Mother’s Day marked a celebration of the mother-child bond by millions worldwide. For Mothers of the Movement, a group of African American women whose children were killed by police or senseless gun violence, the celebrations are bittersweet. Over the years, the women have become an influential voice in the Black Lives Matter movement with their strong voices of protest and pursuit of active community involvement in criminal justice reform and gun law legislation. Their work at the grassroots, local, state, and national levels continues today.
 
Here’s what some of them have been up to recently.
 
1. On May 13, nearly five years after Garner famously pleaded, “I can’t breath,” Gwen Carr and her daughter Ellisha Garner, with the help of Communities United for Police Reform, succeeded in getting New York City’s Civilian Complaint Review Board to consider disciplinary action against NYPD Officer Daniel Pantelo, the officer who used the forbidden chokehold that killed Eric Garner. “Today’s victory was good, but it wasn’t everything. We have more to go, we want full justice,” said Ellisha Garner.
 
2. Sybrina Fulton says, “I won’t ever give up. I won’t ever stop this fight.” She co-founded of the Trayvon Martin Foundation with Trayvon’s father, Tracy Martin in March, 2012. The organization’s stated goal is “to shift the conversation from intervention to reform” of gun legislation and support families who’ve lost a child to gun violence.
 
3. Maria Hamilton and her family’s efforts brought a Milwaukee, WI community together. In 2018, the city proclaimed April 30th, Dontre Day. Every year, the community gathers at Red Arrow Park where Dontre, who suffered from mental illness, had fallen asleep on a park bench the night he was killed by a police officer in 2014. She founded Mothers for Justice United.
 
4. Wanda Johnson, keeps the memory of her son, Oscar Grant, alive by organizing vigils outside Oakland’s Fruitvale Station, where the unarmed 22 year old was killed, and she stands firm on efforts to rename the station Grant Fruitvale Station.
 
5. Lucy McBath is a gun control advocate and now a Georgia congresswoman. “It’s time we clear something up,” McBath tweeted on May 6 in response to an NRA attack. “I won this race because – after my son was senselessly murdered in 2012 – I stood up to do something about it.

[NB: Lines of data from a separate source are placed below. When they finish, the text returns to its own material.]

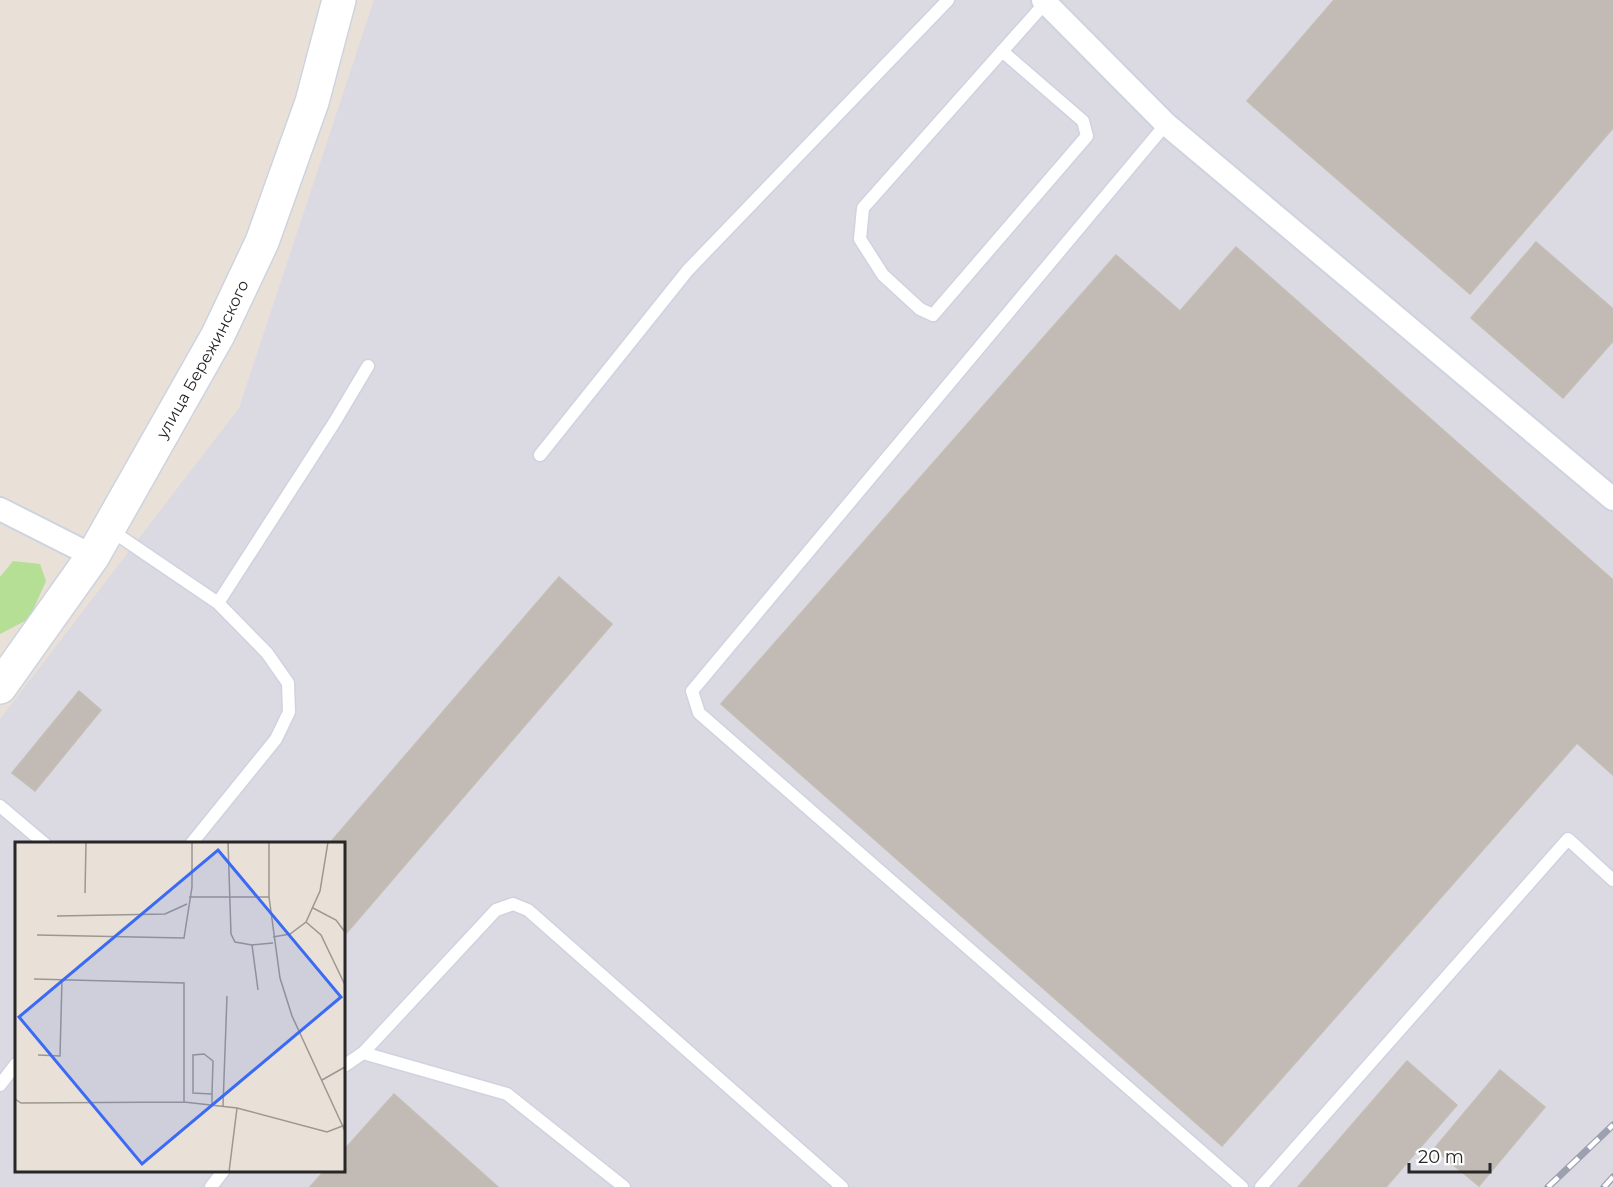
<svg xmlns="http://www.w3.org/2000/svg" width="1613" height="1187" viewBox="0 0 1613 1187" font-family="Montserrat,sans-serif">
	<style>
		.industrial { fill: #dbd9e2; fill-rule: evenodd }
		.green { fill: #b4df95 }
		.building { fill: #c2bbb5; stroke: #c4bdb3; stroke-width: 1.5 }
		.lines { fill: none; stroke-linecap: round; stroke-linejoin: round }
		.service-casing { stroke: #ced3e0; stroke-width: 15 }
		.minor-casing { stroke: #ced3e0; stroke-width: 26 }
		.secondary-casing { stroke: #ced3e0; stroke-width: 36 }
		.service { stroke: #fff; stroke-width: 12 }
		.minor { stroke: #fff; stroke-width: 22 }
		.secondary { stroke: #fff; stroke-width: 33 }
		.rail-casing { stroke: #9ca0b1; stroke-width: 7 }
		.rail { stroke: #fff; stroke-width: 4.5; stroke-dasharray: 14; stroke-linecap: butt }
		.labels { text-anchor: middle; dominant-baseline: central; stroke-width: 4.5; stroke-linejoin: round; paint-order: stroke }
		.street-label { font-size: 16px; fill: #272727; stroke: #fff }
		.inset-road { fill: none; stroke: #9b9791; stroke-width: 1.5 }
		.view { fill: #3b6af4; fill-opacity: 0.15; stroke: #3b6af4; stroke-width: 3 }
		.inset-edge { fill: none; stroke: #272727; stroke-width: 3 }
	</style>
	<rect width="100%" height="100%" fill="#e9e1d8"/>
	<path class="industrial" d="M374,0H1613V1187H0V719L239,408ZM16,844H344V1170H16Z"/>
	<path class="green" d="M13,561L40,564L46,581L29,619L0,634V577Z"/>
	<path class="building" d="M1334,0H1613V128L1470,294L1247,101Z
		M1536,242L1613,309V341L1563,398L1471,318Z
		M1236,247L1613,580V775L1577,743L1222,1146L721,704L1116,255L1180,311Z
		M559,577L612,624L344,936V844H329Z
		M79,691L101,710L35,791L12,773Z
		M1407,1061L1457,1105L1386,1187H1298Z
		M1500,1070L1545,1107L1479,1186L1434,1149Z
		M394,1094L498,1187H310L325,1170H344V1150Z"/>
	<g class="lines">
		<defs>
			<path id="service" d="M1002,51L1083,121L1087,136L933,315L920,309L883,275L860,239L863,208L1045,3
				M1166,124L692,691L699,713L1242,1187
				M540,455L688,270L948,0
				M109,529L218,603L334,423L368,366
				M0,806L45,844
				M191,844L276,739L289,712L288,683L267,653L218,603
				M363,1053L507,1094L624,1187
				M344,1066L363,1053L496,910L513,904L528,910L842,1187
				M0,1085L16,1064
				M211,1187L224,1170
				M1261,1187L1568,839L1613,880"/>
			<path id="minor" d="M1043,0L1166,124L1613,499
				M0,509L93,556"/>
			<g id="secondary">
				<path id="s1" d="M0,687L93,556L218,335L262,242L312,102L339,0"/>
			</g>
		</defs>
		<use href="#service" class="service-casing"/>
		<use href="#minor" class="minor-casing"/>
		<use href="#secondary" class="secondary-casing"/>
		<use href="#service" class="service"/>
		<use href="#minor" class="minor"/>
		<use href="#secondary" class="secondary"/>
		<defs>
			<path id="rail" d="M1548,1187L1613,1125
				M1604,1187L1613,1177"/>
		</defs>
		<use href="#rail" class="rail-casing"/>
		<use href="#rail" class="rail"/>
	</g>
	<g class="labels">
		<g class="street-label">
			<text stroke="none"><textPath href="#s1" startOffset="386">улица Бережинского</textPath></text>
		</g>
	</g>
	<g transform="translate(15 842)">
		<rect width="330" height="330" fill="#e9e1d8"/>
		<path class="inset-road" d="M213,0L216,92L220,100L237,103M254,0V55L265,136L277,174L330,289M70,51L71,0M174,55H254M298,66L321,78L330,90M42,74L150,72L172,62M291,80L306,93L330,143M0,86V124M22,93L169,96L177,45V0M258,95L275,92L291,80L305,49L313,0M19,137L169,141V260M243,148L237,103L258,101M23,213L45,214L47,137M307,238L330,225M0,257L6,261L169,260L222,266L312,290L330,283M197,263V252L198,219L189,212L178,213V251L197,252M208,264L212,154M214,330L222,266"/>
		<path class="view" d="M203,8L326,155L127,322L4,175Z"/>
		<rect width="330" height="330" class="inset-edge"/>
	</g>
	<path d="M1409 1163v9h81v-9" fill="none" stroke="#272727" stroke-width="3"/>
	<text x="1418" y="1163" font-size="18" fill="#272727" stroke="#ffffff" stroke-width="4.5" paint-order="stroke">20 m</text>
</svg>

I knew it was time to fight back.”
 
6. Lesley McSpadden, the mother of Ferguson Missouri teen Michael Brown, Jr., remains active despite a recent loss for a City Council seat. She told The Associated Press: “I wanted to go back and do something right in a place that did something so very wrong to my son, and I think that’s what my son would want, as well. I’m not going anywhere,” she vowed.
 
7. Geneva Reed-Veal, Sandra Bland’s mother, continues the fight for justice for Sandra, who died in police custody after being jailed for a routine traffic stop. Reed-Veal successfully filed a wrongful-death lawsuit and intends to lend financial support to other families that experience racial injustices with the proceeds.
 
8. Samara Rice, mother of 12 year-old Tamir Rice who was gunned down by a Cleveland police officer, has established The Tamir Rice Foundation’s Afrocentric Center, an arts, culture and education children’s center set to break ground in 2019. She continues to speak out against “racist” police practices and actively supports Bryan Stephenson’s Equal Justice Initiative, in hopes that her son’s case will reach the Supreme Court.
 
For these Mothers of the Movement, their grief has not been in vain.